## [Information supplied]
◇ ◇ ◇ ◇

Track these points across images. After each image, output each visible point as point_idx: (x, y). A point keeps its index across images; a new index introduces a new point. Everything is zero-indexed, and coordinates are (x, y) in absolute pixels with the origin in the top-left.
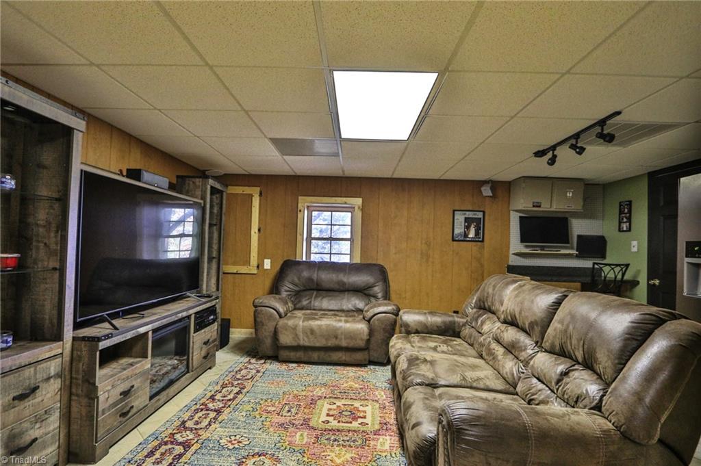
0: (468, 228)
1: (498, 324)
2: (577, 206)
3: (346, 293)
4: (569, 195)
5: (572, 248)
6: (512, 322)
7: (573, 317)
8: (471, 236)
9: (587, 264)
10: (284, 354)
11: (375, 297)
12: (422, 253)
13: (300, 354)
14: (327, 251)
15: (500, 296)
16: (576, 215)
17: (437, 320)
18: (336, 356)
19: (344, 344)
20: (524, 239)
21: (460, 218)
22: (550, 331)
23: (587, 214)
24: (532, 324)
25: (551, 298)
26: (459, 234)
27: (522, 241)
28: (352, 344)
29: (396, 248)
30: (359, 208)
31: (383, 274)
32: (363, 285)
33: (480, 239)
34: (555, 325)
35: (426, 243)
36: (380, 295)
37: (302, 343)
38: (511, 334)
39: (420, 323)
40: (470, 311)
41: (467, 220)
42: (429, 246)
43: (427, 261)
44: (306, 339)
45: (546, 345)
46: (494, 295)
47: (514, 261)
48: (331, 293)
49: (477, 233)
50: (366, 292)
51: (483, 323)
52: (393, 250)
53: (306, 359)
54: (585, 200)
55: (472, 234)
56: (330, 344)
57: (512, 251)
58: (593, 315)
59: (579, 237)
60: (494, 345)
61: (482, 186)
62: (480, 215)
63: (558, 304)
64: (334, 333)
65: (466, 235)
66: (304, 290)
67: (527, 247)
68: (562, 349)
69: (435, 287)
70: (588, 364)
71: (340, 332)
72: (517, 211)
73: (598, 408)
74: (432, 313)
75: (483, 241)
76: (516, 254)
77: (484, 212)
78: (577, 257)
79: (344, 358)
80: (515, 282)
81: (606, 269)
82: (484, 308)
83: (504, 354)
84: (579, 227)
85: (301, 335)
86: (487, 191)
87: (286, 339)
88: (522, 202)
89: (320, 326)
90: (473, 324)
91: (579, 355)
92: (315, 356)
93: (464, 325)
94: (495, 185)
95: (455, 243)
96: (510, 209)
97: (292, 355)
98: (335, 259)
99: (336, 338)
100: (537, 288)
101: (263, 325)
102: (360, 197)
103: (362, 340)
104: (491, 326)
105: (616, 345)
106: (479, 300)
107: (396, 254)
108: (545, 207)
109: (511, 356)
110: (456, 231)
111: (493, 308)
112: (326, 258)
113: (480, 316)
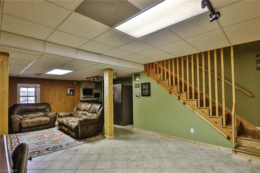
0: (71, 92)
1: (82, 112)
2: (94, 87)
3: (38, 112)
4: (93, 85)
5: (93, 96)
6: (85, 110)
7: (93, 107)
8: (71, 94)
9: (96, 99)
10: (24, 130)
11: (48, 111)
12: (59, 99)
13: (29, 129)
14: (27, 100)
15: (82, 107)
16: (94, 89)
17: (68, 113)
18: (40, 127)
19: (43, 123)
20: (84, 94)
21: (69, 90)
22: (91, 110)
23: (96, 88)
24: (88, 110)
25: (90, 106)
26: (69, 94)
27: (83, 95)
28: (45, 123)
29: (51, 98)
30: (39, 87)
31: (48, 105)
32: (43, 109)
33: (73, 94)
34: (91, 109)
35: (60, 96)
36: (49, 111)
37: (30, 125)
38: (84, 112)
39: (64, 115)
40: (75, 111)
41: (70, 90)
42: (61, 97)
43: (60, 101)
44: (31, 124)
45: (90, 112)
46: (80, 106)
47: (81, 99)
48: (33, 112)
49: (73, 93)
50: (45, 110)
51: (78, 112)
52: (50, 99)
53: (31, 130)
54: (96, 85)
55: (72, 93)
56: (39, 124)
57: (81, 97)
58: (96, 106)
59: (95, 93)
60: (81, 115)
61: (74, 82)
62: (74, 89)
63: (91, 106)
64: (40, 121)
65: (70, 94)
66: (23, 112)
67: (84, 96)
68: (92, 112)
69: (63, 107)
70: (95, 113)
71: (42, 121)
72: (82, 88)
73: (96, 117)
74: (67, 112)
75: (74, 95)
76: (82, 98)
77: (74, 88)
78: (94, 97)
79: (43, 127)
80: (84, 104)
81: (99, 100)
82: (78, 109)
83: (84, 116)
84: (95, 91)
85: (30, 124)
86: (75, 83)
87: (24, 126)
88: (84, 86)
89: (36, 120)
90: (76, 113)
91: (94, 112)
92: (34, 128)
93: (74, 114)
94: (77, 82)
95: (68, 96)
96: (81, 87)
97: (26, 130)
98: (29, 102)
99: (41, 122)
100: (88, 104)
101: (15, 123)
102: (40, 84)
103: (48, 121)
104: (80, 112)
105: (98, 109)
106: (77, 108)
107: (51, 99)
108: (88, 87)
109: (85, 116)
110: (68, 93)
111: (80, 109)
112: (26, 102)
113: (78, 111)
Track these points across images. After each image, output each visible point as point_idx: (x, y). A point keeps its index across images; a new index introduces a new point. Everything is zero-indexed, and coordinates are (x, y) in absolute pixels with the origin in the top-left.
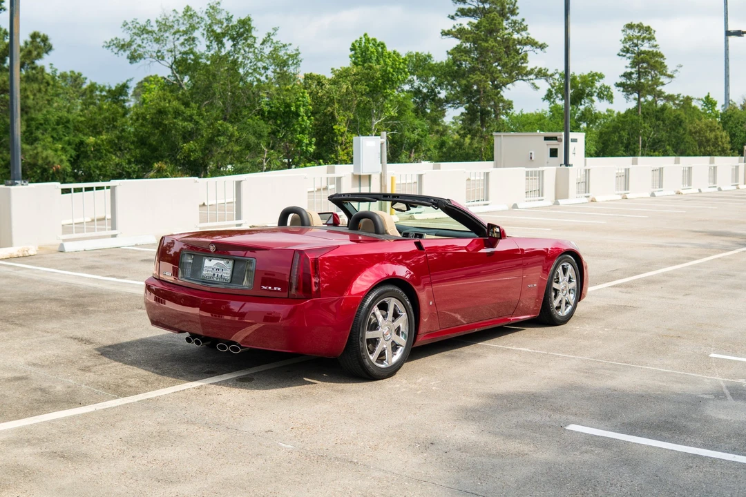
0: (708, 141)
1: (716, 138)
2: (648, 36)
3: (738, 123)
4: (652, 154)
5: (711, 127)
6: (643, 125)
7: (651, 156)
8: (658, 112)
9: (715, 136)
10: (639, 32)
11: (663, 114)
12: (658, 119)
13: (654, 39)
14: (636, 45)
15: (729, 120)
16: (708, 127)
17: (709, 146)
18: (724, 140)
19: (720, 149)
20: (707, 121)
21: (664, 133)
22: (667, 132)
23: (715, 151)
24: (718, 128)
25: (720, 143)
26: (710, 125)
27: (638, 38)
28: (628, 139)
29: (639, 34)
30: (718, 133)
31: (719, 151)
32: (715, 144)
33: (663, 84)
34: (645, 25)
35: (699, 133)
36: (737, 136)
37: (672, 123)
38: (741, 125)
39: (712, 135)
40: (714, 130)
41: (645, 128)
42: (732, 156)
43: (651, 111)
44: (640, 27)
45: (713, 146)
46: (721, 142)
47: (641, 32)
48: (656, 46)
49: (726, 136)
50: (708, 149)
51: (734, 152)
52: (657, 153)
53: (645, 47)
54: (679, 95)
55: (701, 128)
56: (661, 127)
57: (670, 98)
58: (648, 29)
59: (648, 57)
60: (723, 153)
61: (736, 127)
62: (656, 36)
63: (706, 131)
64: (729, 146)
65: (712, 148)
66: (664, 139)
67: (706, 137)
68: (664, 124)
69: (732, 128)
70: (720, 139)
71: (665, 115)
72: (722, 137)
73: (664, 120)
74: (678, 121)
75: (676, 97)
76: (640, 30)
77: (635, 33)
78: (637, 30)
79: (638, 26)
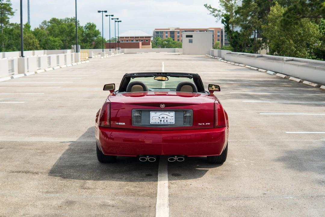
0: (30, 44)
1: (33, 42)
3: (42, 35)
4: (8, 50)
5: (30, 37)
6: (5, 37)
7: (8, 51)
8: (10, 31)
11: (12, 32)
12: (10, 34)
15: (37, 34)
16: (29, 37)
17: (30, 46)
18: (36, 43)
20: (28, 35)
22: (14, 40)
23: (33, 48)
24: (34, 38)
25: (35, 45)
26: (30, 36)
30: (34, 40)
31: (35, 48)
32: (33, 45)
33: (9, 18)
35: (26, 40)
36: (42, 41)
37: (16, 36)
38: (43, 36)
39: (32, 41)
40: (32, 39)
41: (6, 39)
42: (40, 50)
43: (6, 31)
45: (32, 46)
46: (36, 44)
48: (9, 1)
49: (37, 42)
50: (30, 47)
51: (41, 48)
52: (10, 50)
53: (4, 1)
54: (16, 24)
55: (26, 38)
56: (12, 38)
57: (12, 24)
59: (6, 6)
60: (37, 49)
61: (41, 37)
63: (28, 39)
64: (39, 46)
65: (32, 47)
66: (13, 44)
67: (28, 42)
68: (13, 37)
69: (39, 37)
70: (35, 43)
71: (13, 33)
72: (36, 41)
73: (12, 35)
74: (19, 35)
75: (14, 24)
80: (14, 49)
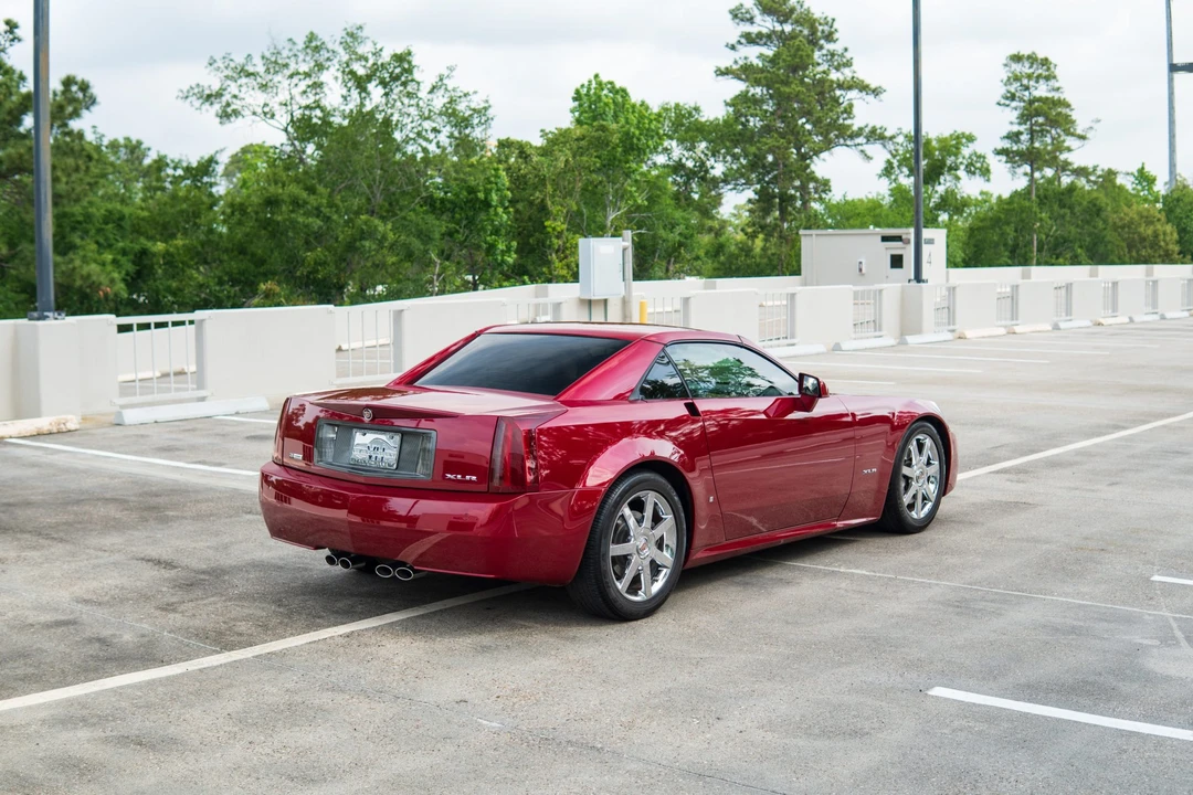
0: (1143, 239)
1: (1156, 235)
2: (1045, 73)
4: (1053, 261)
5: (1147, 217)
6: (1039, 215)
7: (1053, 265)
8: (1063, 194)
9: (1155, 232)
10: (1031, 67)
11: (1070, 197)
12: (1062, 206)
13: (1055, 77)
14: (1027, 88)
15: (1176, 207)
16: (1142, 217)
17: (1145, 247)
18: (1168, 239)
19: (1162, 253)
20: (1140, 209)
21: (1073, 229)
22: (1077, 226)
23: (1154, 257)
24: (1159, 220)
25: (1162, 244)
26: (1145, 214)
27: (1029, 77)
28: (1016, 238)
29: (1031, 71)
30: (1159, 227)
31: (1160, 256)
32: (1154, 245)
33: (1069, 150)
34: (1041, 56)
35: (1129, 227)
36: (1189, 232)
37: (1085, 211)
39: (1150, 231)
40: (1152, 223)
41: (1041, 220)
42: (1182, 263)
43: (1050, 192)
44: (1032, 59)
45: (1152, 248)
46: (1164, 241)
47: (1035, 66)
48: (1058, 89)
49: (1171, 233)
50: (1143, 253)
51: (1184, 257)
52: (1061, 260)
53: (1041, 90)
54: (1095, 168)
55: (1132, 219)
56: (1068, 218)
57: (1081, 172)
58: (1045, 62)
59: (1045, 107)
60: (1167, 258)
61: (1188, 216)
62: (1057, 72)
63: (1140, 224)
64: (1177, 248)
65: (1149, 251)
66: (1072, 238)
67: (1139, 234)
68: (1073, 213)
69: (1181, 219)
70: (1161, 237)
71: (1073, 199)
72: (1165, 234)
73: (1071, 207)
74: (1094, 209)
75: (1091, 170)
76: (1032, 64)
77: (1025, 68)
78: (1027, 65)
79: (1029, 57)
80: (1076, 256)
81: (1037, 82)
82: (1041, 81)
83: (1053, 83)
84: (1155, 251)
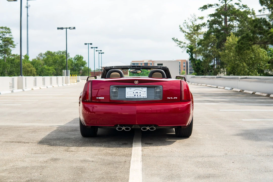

◇ ◇ ◇ ◇

## [Exercise objective]
What you give back must be the stretch above, starting at the line with "90: (473, 324)" and ending at the line with "107: (396, 254)", copied exactly.

## [Your response]
90: (473, 324)
91: (579, 355)
92: (315, 356)
93: (464, 325)
94: (495, 185)
95: (455, 243)
96: (510, 209)
97: (292, 355)
98: (335, 259)
99: (336, 338)
100: (537, 288)
101: (263, 325)
102: (360, 197)
103: (362, 340)
104: (491, 326)
105: (616, 345)
106: (479, 300)
107: (396, 254)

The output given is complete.